What you will do
Please edit the lines of the material from the one holding "Page size: 1500x844." through the end of the material, inclusive, by replacing "bounding box" with "enclosing box" and leaving everything else unchanged. Give back those lines only.

Collection entries
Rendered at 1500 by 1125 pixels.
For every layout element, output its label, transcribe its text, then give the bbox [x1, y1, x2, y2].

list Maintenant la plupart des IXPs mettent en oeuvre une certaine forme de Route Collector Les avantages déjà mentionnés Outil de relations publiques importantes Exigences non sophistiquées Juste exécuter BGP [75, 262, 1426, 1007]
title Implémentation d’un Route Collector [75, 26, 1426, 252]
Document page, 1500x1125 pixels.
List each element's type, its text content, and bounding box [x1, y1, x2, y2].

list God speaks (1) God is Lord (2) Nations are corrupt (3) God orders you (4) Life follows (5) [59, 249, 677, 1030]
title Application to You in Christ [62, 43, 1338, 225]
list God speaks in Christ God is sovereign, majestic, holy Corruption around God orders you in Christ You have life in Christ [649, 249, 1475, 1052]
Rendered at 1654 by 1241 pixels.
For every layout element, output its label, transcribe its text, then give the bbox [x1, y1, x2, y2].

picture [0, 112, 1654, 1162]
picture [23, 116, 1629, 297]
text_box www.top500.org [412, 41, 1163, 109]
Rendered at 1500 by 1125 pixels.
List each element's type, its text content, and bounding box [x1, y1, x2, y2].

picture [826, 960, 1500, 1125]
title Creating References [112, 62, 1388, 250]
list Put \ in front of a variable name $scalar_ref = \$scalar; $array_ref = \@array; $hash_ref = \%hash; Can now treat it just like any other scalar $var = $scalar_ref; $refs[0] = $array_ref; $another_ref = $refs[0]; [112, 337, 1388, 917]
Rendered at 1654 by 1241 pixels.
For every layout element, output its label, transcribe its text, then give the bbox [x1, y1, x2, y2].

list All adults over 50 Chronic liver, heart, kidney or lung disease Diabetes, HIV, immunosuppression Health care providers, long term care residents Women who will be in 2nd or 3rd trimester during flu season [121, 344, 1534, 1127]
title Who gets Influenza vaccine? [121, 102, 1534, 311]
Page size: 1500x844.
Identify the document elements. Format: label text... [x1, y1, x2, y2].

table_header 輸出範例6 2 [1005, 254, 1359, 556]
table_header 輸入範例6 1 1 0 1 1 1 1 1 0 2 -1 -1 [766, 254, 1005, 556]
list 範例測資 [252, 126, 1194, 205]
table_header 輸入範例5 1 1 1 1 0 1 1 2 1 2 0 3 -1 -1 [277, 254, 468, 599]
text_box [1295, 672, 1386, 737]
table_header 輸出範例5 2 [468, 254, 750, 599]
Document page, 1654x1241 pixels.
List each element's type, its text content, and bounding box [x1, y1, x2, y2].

Task answer
Page size: 1500x844.
Identify the document elements. Format: label text... [x1, y1, x2, y2].

table_header 輸出範例6 2 [1005, 254, 1359, 556]
table_header 輸入範例6 1 1 0 1 1 1 1 1 0 2 -1 -1 [766, 254, 1005, 556]
list 範例測資 [252, 126, 1194, 205]
table_header 輸入範例5 1 1 1 1 0 1 1 2 1 2 0 3 -1 -1 [277, 254, 468, 599]
text_box [1295, 672, 1386, 737]
table_header 輸出範例5 2 [468, 254, 750, 599]
Document page, 1654x1241 pixels.
List each element's type, its text content, and enclosing box [x1, y1, x2, y2].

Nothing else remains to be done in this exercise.